### YOUR OBJECTIVE
Scan the entries below for the word "deeper" and copy every line where it turns up.

(Stored dataset items)
+ + + + + + +

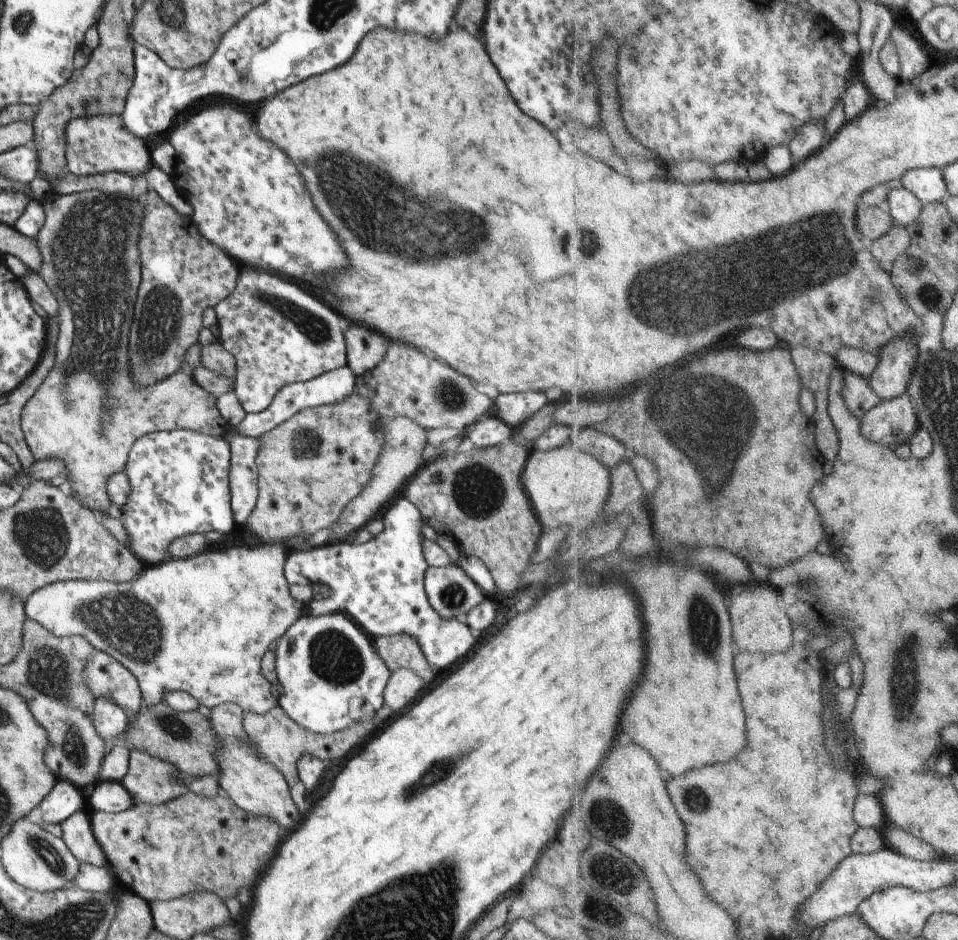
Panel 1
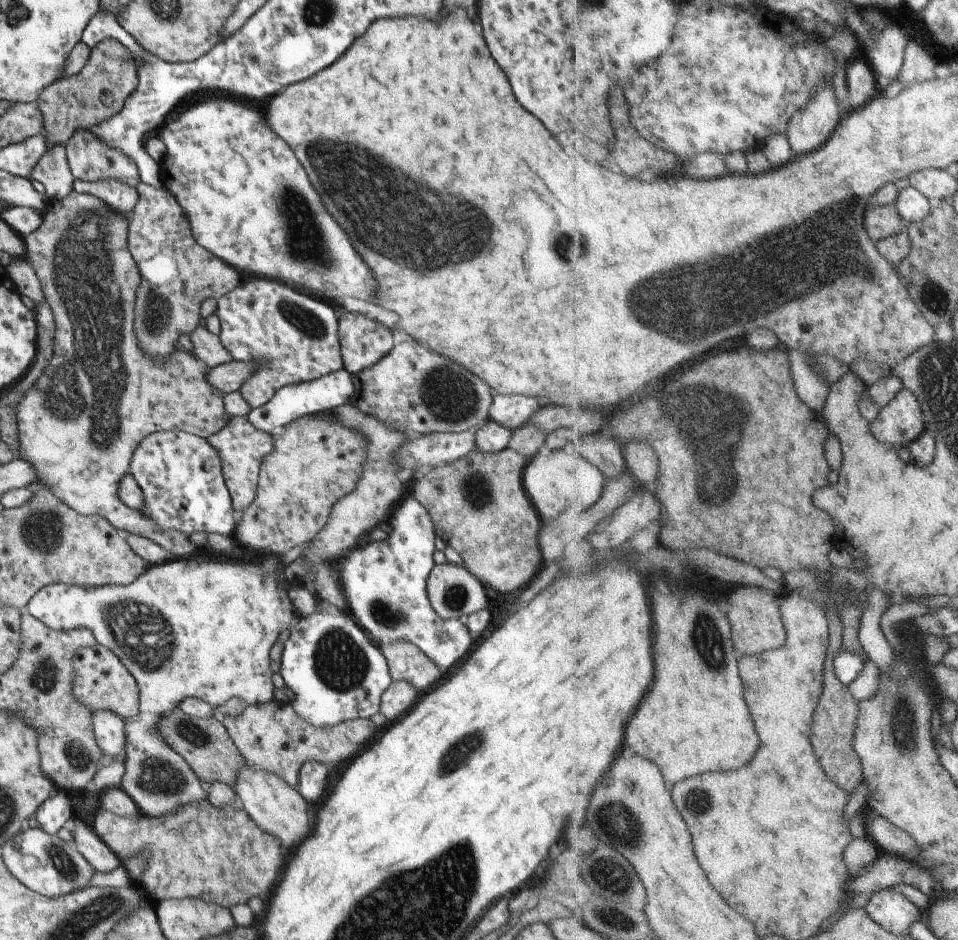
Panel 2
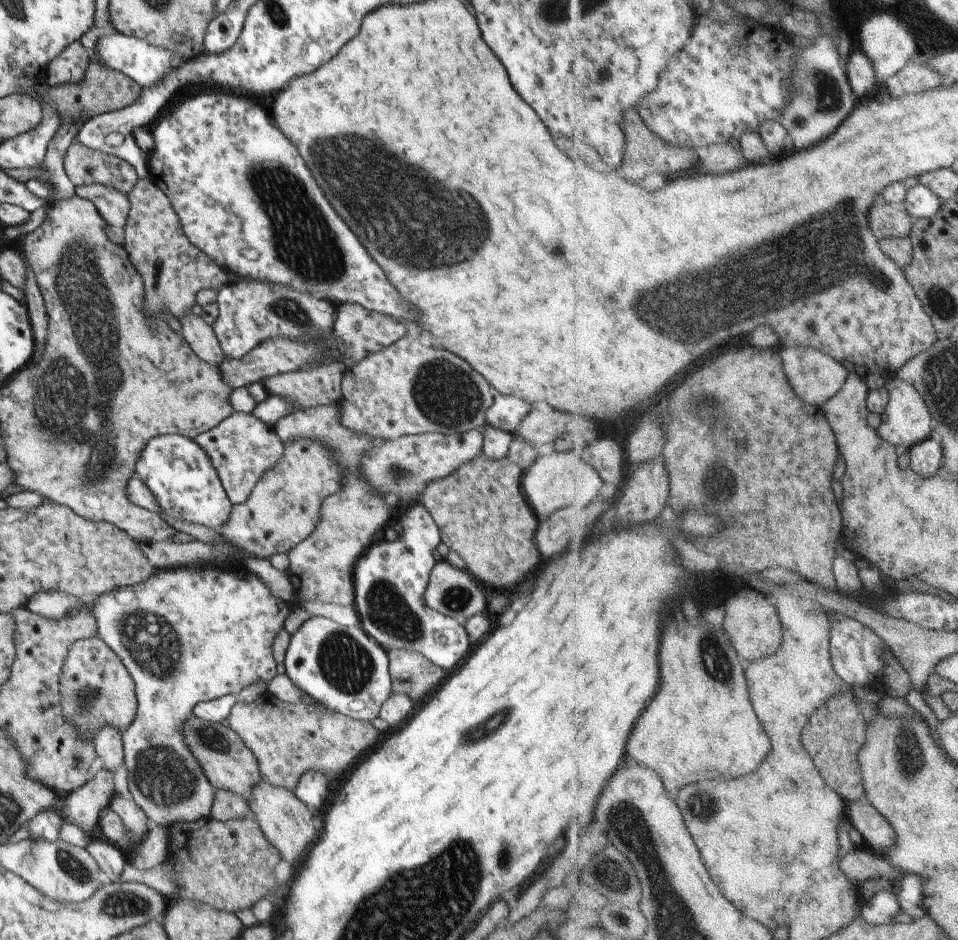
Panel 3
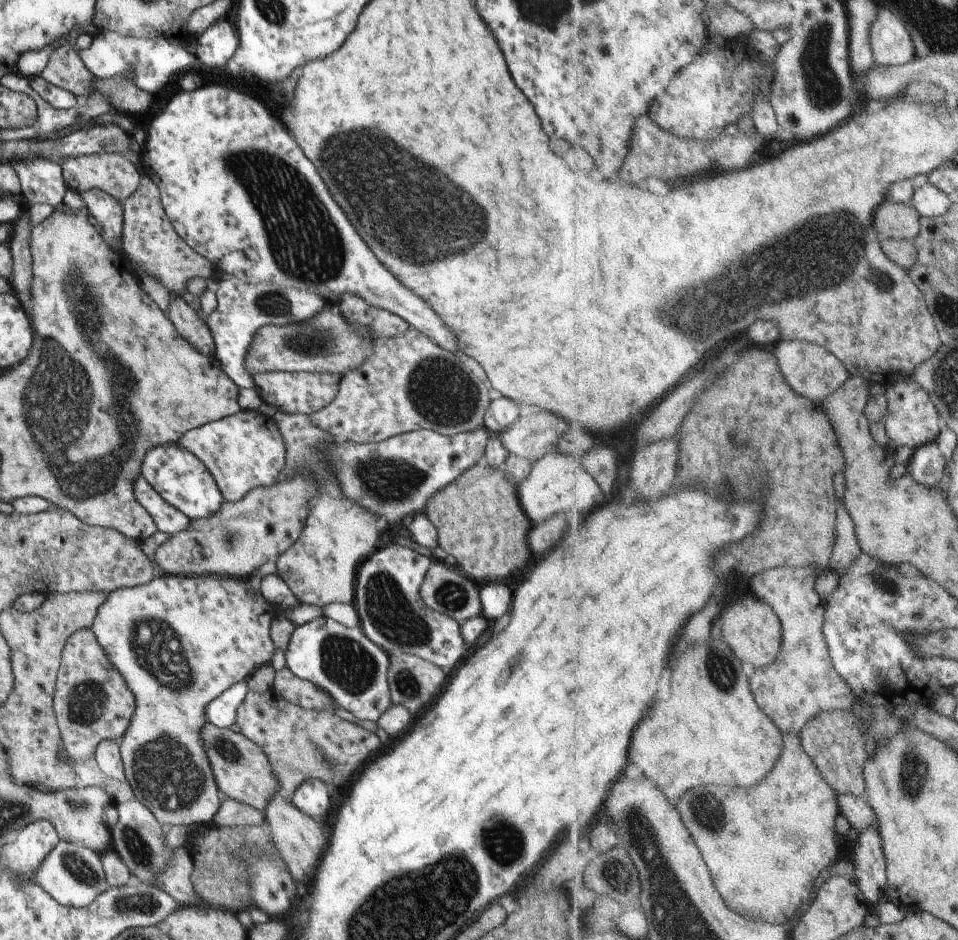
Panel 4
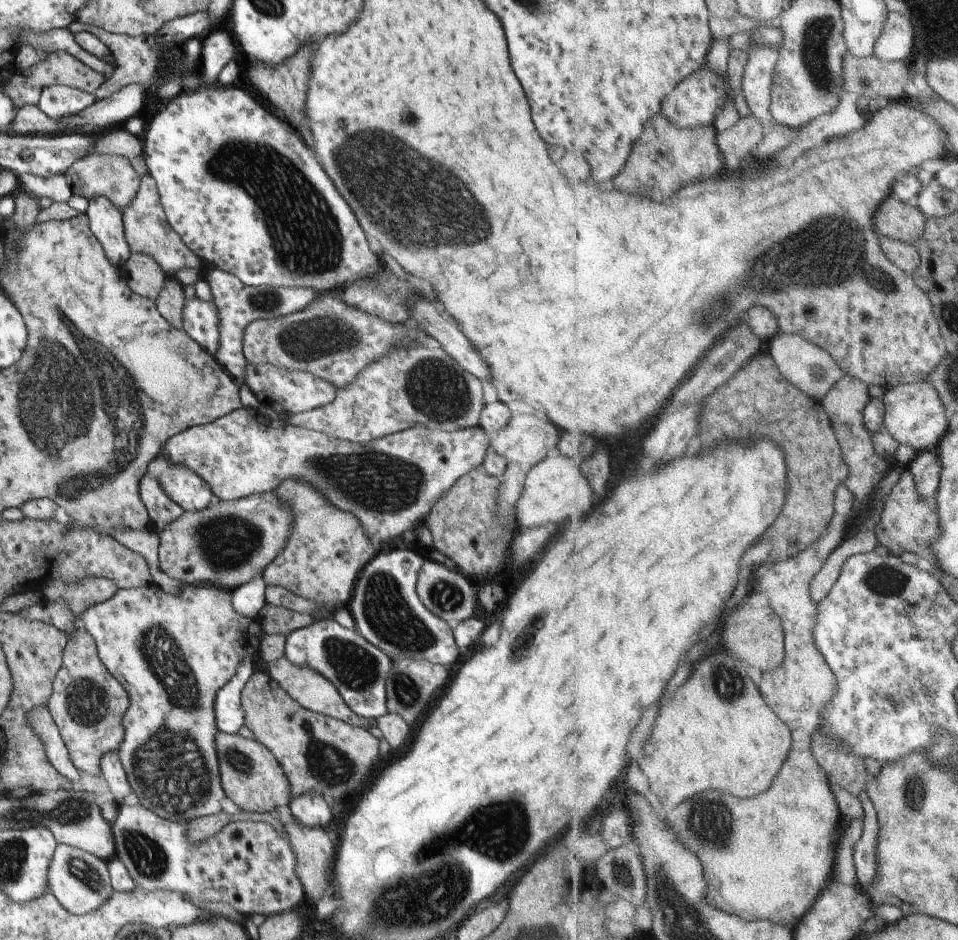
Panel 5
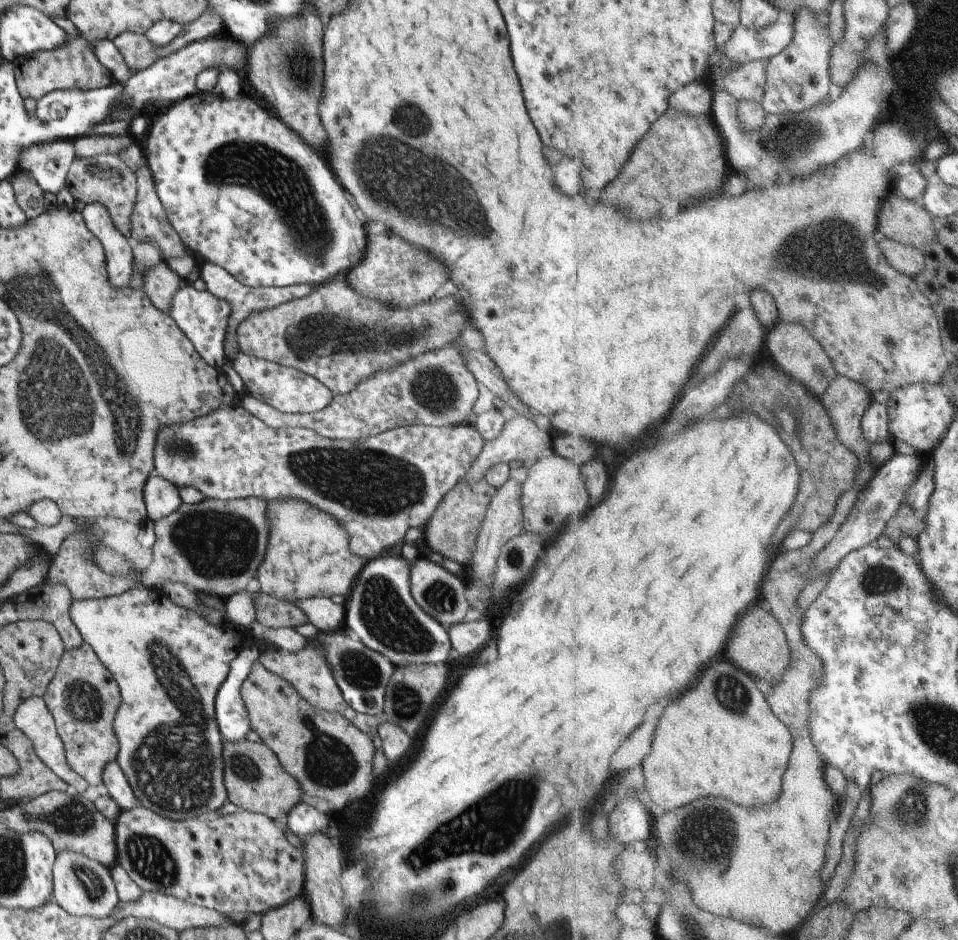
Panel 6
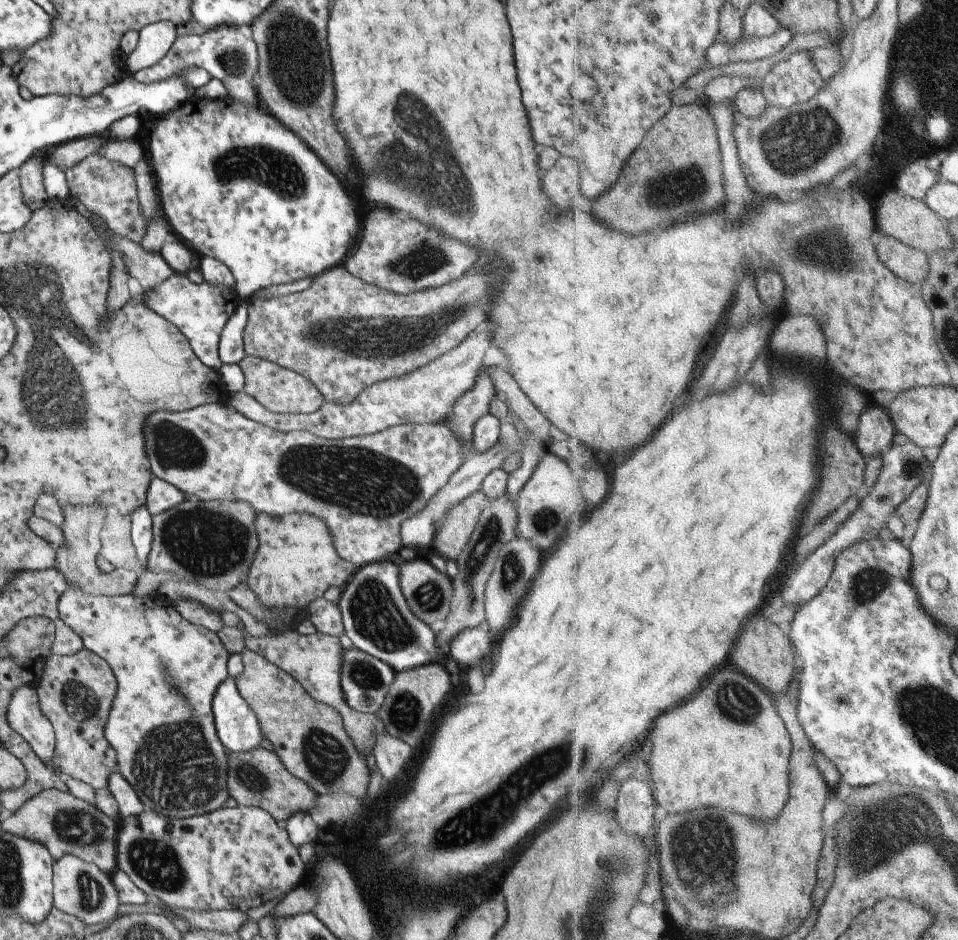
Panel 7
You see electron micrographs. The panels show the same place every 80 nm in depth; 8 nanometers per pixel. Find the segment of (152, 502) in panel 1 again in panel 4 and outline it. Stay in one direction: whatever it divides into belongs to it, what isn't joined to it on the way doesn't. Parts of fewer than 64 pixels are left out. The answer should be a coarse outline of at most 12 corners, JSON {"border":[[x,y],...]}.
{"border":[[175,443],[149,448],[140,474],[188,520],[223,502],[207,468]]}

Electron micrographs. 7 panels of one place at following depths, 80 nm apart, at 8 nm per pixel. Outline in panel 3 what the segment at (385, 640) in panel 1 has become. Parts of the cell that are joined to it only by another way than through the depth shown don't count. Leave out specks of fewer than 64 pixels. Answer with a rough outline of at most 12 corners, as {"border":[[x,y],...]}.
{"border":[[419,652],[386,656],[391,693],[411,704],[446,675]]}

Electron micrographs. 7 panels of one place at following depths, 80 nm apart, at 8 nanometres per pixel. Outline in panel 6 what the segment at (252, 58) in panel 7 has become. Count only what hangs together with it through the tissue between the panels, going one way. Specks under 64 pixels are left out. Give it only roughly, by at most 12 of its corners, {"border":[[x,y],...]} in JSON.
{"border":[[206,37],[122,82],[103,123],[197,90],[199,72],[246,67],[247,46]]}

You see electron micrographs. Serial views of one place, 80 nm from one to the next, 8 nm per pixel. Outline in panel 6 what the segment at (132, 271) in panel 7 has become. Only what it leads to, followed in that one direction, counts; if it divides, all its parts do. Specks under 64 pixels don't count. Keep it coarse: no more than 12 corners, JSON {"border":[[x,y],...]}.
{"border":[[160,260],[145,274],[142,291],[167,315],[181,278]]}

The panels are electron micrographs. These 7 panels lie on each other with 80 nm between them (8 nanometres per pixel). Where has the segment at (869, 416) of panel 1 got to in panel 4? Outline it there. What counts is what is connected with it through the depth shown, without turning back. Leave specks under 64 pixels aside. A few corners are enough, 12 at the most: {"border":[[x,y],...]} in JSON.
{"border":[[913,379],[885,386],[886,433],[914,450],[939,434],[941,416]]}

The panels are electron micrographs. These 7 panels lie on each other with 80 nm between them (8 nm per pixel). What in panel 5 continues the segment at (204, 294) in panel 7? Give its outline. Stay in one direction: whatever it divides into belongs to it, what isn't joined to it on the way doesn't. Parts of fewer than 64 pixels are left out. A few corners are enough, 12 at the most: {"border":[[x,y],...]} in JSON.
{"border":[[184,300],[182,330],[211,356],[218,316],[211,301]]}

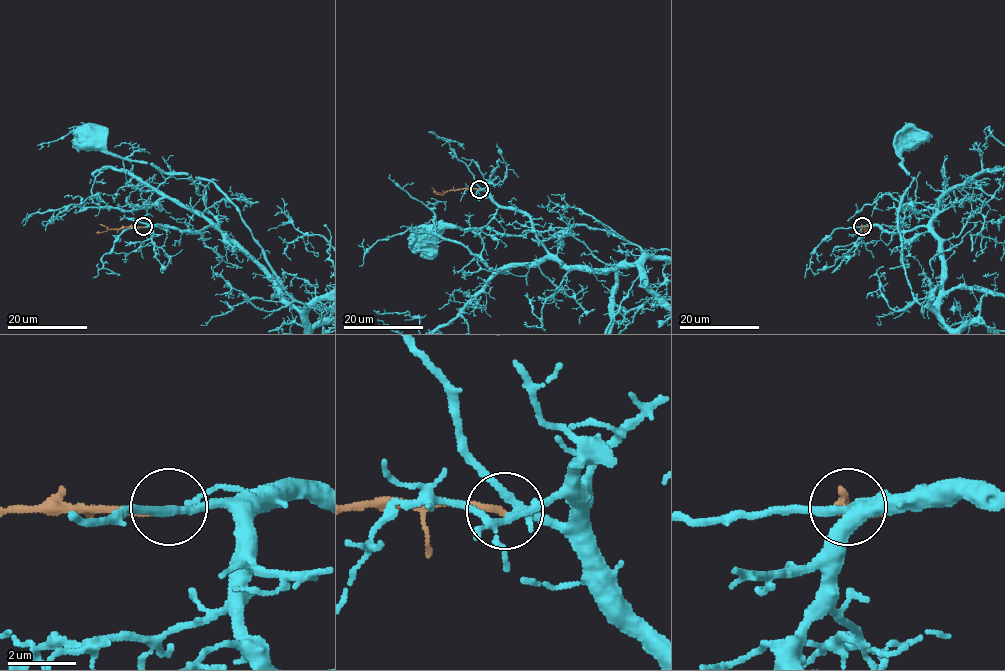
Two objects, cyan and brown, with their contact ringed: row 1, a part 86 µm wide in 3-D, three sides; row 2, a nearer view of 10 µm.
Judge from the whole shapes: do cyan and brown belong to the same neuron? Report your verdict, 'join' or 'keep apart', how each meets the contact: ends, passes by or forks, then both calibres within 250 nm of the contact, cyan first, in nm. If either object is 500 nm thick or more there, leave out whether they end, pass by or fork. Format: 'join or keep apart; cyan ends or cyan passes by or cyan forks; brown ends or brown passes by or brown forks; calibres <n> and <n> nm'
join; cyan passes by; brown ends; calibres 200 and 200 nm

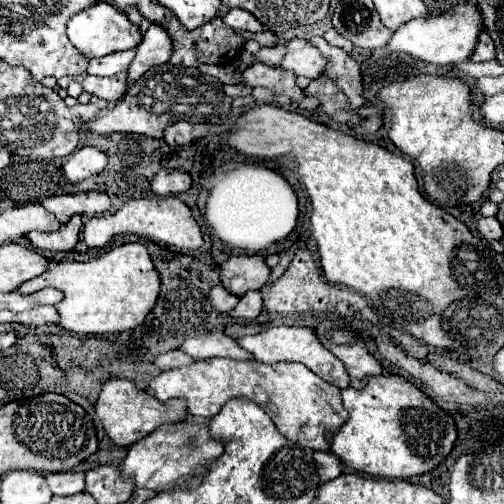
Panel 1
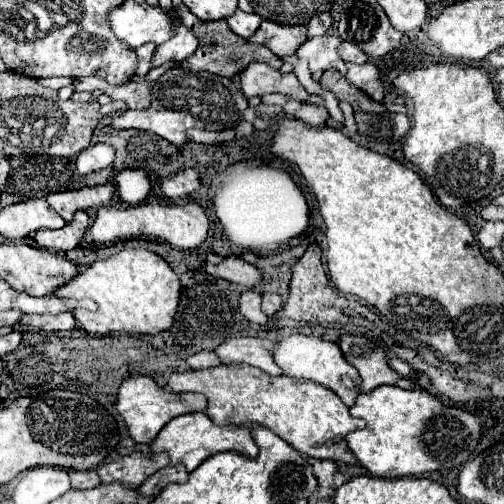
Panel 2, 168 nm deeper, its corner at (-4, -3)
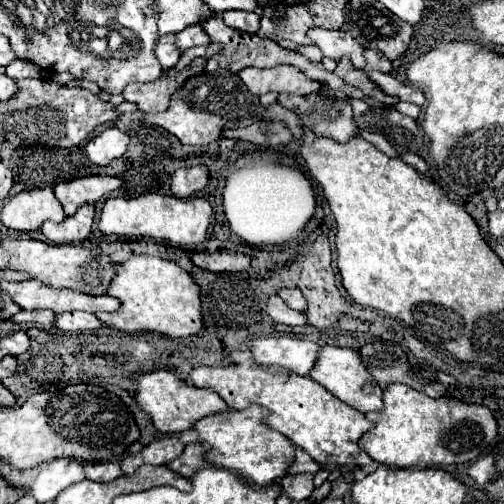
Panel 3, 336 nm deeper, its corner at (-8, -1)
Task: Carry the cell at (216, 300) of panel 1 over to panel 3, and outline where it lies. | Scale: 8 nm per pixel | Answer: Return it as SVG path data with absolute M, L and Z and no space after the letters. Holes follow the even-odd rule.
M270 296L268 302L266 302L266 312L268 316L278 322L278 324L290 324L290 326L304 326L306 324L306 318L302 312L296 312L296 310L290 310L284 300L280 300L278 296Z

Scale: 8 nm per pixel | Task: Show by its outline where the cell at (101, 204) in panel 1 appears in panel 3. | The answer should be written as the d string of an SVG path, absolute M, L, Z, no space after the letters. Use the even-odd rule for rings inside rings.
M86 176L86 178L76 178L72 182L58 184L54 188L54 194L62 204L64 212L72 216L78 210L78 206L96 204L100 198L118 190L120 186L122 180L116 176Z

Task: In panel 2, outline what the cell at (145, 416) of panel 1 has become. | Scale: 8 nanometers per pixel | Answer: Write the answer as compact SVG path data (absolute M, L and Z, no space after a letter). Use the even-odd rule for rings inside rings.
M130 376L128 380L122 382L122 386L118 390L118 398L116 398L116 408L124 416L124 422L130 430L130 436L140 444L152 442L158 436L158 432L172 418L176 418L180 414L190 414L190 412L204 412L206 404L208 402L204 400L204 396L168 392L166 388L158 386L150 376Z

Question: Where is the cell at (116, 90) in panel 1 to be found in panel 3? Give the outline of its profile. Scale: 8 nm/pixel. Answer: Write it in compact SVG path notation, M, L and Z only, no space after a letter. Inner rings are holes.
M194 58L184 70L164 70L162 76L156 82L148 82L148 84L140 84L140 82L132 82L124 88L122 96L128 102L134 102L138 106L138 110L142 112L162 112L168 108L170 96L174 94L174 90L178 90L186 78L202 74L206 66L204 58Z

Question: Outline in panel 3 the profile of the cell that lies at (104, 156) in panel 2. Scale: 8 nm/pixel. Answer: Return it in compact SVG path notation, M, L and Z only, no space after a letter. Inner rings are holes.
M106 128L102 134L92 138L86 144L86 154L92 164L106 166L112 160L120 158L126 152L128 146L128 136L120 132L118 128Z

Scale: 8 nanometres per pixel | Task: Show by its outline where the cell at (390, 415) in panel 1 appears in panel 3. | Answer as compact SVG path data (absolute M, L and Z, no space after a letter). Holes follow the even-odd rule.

+ + + + + + +

### TASK RESULT
Panel 2, 168 nm deeper, its corner at (-4, -3)
Panel 3, 336 nm deeper, its corner at (-8, -1)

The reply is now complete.